While sitting on the couch listening to my system (4pi's with flanking subs), the music sounded awesome...
nice and punchy, especially with those flaking subs...
but when you stood up, almost all the punch went away, as if you had shut off the subs and half of the woofers!!
To confirm my hunch of vertical room nulls (what else could it be?), I built a set of high flanking subs (using a pair of 2226H) with the centers about 2' below the ceiling.
I used the single bass array concept -
For my room it equals= 1/2 of the ceiling height (3.75) vertical distance between each woofer center (in my case the 4pi and flanking sub) and 1/2 of that distance (1.875') between the top woofer and the ceiling/bottom woofer and the floor.
The woofer in the 4pi was somewhat less than that, but I did not bother to raise them.
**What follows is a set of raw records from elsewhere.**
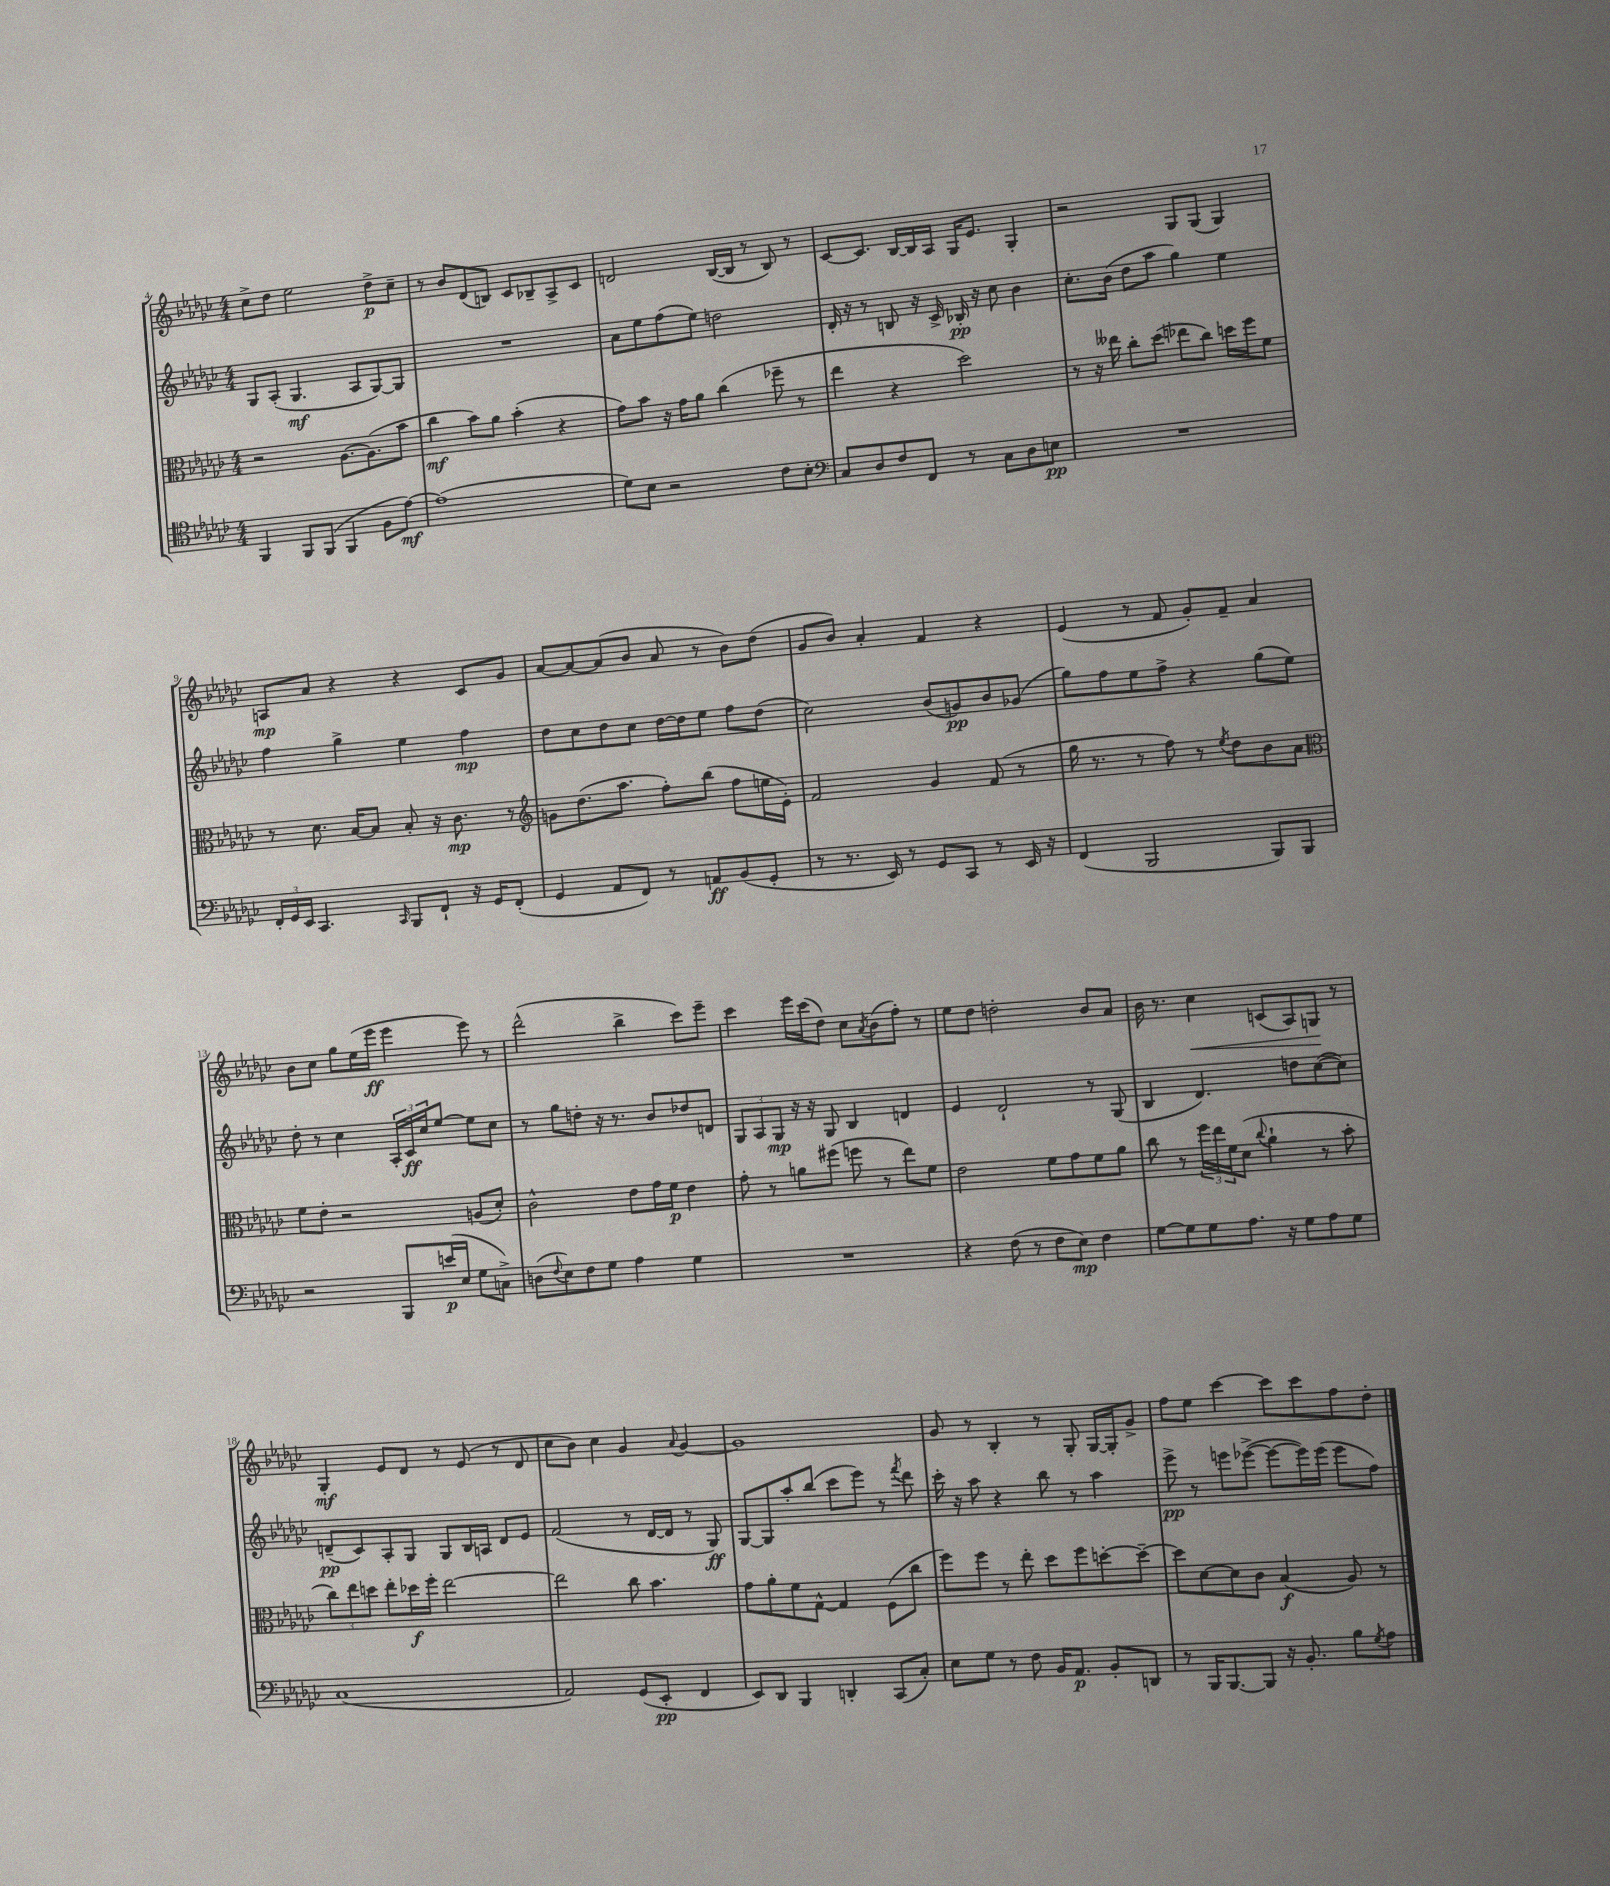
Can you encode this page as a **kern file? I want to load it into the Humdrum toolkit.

**kern	**kern	**kern	**kern
*staff4	*staff3	*staff2	*staff1
*clefC4	*clefC3	*clefG2	*clefG2
*k[b-e-a-d-g-c-]	*k[b-e-a-d-g-c-]	*k[b-e-a-d-g-c-]	*k[b-e-a-d-g-c-]
*M4/4	*M4/4	*M4/4	*M4/4
4FF/	2r	8G-/L	8cc-^\L
.	.	(8A-'/J	8dd-\J
8FF/L	.	4.G-/	2ee-\
(8FF/J	.	.	.
4FF/	[8.A-\L	.	.
.	.	8A-/L	.
.	(8.A-\]	.	.
8F\L	.	[8G-/)	8dd-^\L
[8e-\J)	8b-\J	8G-/]J	8cc-~\J
=	=	=	=
(1e-]	4cc-\	1r	8r
.	.	.	8b-/L
.	8b-\L)	.	(8d-/
.	8a-\J	.	8B/J)
.	(4b-'\	.	8c-/L
.	.	.	8B-~/
.	4r	.	8A-^/
.	.	.	8c-/J
=	=	=	=
8d-\L)	8g-\L)	8a-\L	2d/
8B-\J	8b-\J	8ee-\	.
2r	16r	(8ff\	.
.	16g-\LK	.	.
.	8a-\J	8ee-\J)	.
.	(4cc-\	2dd\	([16B-/LL
.	.	.	16B-/]JJ
.	.	.	8r
8c-\L	8ff-~\	.	8B-/)
8B-'\J	8r	.	8r
=	=	=	=
*clefF4	*	*	*
8C-/L	4ee-\	16d-'/	[8c-/L
.	.	16r	.
8D-/	.	8r	8.c-/]J
8F/	4r	8B/	.
.	.	.	[16B-/LL
8FF/J	.	16r	16B-/]
.	.	16c-^/	16A-/JJ
8r	2dd-\)	16B-'/	16G-/LK
.	.	16r	8.e-/J
8C-\L	.	8cc-\	.
8D-\	.	4b-\	4G-'/
8E\J	.	.	.
=	=	=	=
1r	8r	8.cc-'\L	2r
.	16r	.	.
.	16ee--\	(16b-\Jk	.
.	8cc-'\L	8dd-\L	.
.	(8dd-\J	8aa-\J	.
.	8ee-\L	4gg-\)	8G-/L
.	8cc-\J)	.	(8G-/J
.	16dd\LL	4ee-\	4G-/)
.	16ff\J	.	.
.	8f\J	.	.
=	=	=	=
24FF'/LL	8r	4ff\	8A/L
24GG-/	.	.	.
24EE-/JJ	.	.	.
4.CC-/	8.d-\	.	8a-/J
.	.	4gg-^\	4r
.	[16B-/LK	.	.
.	8B-/]J	.	.
16qqCC-/	.	.	.
8BBB-/L	8B-'/	4ee-\	4r
8FF`/J	16r	.	.
.	8.c-\	.	.
16r	.	4ff\	8c-/L
16GG-/LK	.	.	.
(8FF'/J	8r	.	8g-/J
=	=	=	=
*	*clefG2	*	*
4GG-/	8g\L	8dd-\L	[8a-/L
.	(8.dd-\	8cc-\	8a-/_
8AA-/L	.	8dd-\	(8a-/]
.	8.aa-\J	.	.
8FF/J)	.	8cc-\J	8b-/J
8r	8ff'\L)	[16dd-\LL	8a-/
.	.	16dd-\]J	.
8AA/L	(8bb-\J	8ee-\J	8r
(8BB-/	8ff\L	8ff\L	8b-\L)
8GG-'/J	16ee\L	(8dd-\J	(8dd-\J
.	16e-'\JJ)	.	.
=	=	=	=
8r	2f/	2cc-\)	8g-/L
8.r	.	.	8b-/J)
.	.	.	4a-'/
16EE-/)	.	.	.
8r	.	.	.
8GG-/L	4g-/	(8b-/L	4f/
8CC-/J	.	8g/)	.
8r	(8f/	8b-/	4r
16EE-/	8r	(8g-/J	.
16r	.	.	.
=	=	=	=
(4FF/	16gg-\	8gg-\L)	(4e-/
.	8.r	.	.
.	.	8ff\	.
2BBB-/	8r	8ee-\	8r
.	8ff\)	8ff^\J	8f/
.	8r	4r	8g-'/L)
.	8qee-/	.	.
.	8dd-\L	.	8f~/J
8BBB-/L)	8b-\	(8gg-\L	4a-/
8BBB-/J	8a-\J	8ee-\J)	.
=	=	=	=
*	*clefC3	*	*
2r	8f\L	8dd-'\	8b-\L
.	8e-'\J	8r	8cc-\J
.	2r	4cc-\	8gg-\L
.	.	.	(16ee-\L
.	.	.	16eee-\JJ
8BBB-/L	.	24A-'/LL	4eee-\
.	.	24c-/	.
.	.	24cc-/J	.
(16e/L	.	[8ee-/J	.
16E-/JJ	.	.	.
8G-\L	(8A/L	8ee-\]L	8eee-\)
8C^\J)	8d-'/J)	8cc-\J	8r
=	=	=	=
(8D\L	2c-^^\	8r	(2ddd-^^\
8qqF/	.	.	.
8E-\)	.	8gg-\L	.
8F\	.	8dd'\J	.
8G-\J	.	16r	.
.	.	8.r	.
4A-\	8e-\L	.	4bb-^\
.	16g-\L	8b-/L	.
.	16f\JJ	.	.
4G-\	4e-\	8dd-/	8ccc-\L)
.	.	8d/J	8eee-~\J
=	=	=	=
1r	8g-'\	12G-/L	4ccc-\
.	.	12A-/	.
.	8r	.	.
.	.	12G-/J	.
.	8a\L	16r	16eee-\LL
.	.	16r	(16ccc-\J
.	(8ff#\J	8G-/	8dd-\J)
.	8ff\	4B-/	8cc-\L
.	.	.	8qa-/
.	8r	.	(8b-\
.	8ee-\L)	4d/	8ff'\J)
.	8f\J	.	8r
=	=	=	=
4r	2e-\	4e-/	8ee-\L
.	.	.	8dd-\J
(8F\	.	2d-`/	2dd'\
8r	.	.	.
8F\L	8f\L	.	.
8E-\J)	8g-\	.	.
4F\	8f\	8r	8b-/L
.	8a-\J	(8G-/	8a-/J
=	=	=	=
[8G-\L	8cc-\	4B-/	16b-\
.	.	.	8.r
8G-\]	8r	.	.
8G-\	24ff\LL	4.d-/)	4cc-\
.	24ee-\	.	.
.	24f\J	.	.
8.A-\J	(8d-\J	.	.
.	8qqcc-/	.	.
.	4a-`\	.	(8c/L
16r	.	.	.
8G-\L	.	8dd\L	8A-/)
8A-\	8r	([8cc-\	8G/J
8G-\J	8b-'\	8cc-\]J)	8r
=	=	=	=
(1C-	12cc-\L)	(8d~/L	4G-'/
.	12ee-\	.	.
.	.	8c-/)	.
.	12dd\J	.	.
.	8ee-'\L	8A-'/	8e-/L
.	16dd-\L	8G-/J	8d-/J
.	16ff'\JJ	.	.
.	[2ee-\	8G-/L	8r
.	.	16B-/L	(8e-/
.	.	16A/JJ	.
.	.	8d/L	8r
.	.	8e-/J	8d-/
=	=	=	=
2AA-/)	2ee-\]	(2f/	8cc-\L
.	.	.	8b-\J)
.	.	.	4cc-\
(8GG-/L	8cc-\	8r	4g-/
8EE-'/J	4.b-\	[16d-/LL	.
.	.	16d-/]JJ	.
.	.	.	8qqa-/
4FF/	.	8r	[4g-/
.	.	8G-/)	.
=	=	=	=
8EE-/L)	8g-\L	[8G-/L	1g-]
8DD-/J	8a-'\	8G-/]	.
4BBB-/	8f\	8aa-'/	.
.	[8G-^^\J	(8bb-/J	.
4DD'/	4G-/]	8ccc-\L	.
.	.	8eee-\J)	.
(8CC-/L	(8F\L	8r	.
.	.	8qfff/	.
8C-'/J)	8cc-\J	8ddd-\	.
=	=	=	=
8E-\L	8ff\L)	16ccc-'\	8g-/
.	.	16r	.
8G-\J	8ff\J	8aa-\	8r
8r	8r	4r	4B-'/
8F\	8ee-'\	.	.
16BB-/LK	8dd-\L	8bb-\	8r
8.AA-/J	.	.	.
.	8ff\	8r	8G-'/
8BB-'/L	[8dd'\	4aa-\	[16G-/LL
.	.	.	16G-'/]J
8DD/J	8dd~\_J	.	8g-^/J
=	=	=	=
8r	8dd\]L	8eee-^\	8ff\L
16BBB-/LK	[8d-\	8r	8ee-\J
[8.BBB-/	.	.	.
.	8d-\]	8eee\L	[4ccc-\
8BBB-/]J	8c-\J	([8eee-^\J	.
16r	(4B-/	8eee-\_L	8ccc-\]L
8.BB-'/	.	.	.
.	.	16eee-\]L)	8ccc-\
.	.	(16eee-\JJ	.
8B-\L	8A-/)	8eee-\L	8ff\
8qG-/	.	.	.
8A-\J	8r	8ff\J)	8dd-'\J
==	==	==	==
*-	*-	*-	*-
Also, the single bass array 1/2-1/4 distances are applied horizontally as well (left wall to right wall), but I could not do this in my room (but it wasn't far off).
The bottom line is it worked! The deep extension wasn't there with the JBL's.. but the mid-bass punch was back.
Stand or sit...the bass response was the same.
Every ones experience is unique...but needless to say, this got me liking the (vertical) bass array concept lol.
P.S.- The high flanking JBL's were low passed at 150Hz. 24db/octave slope.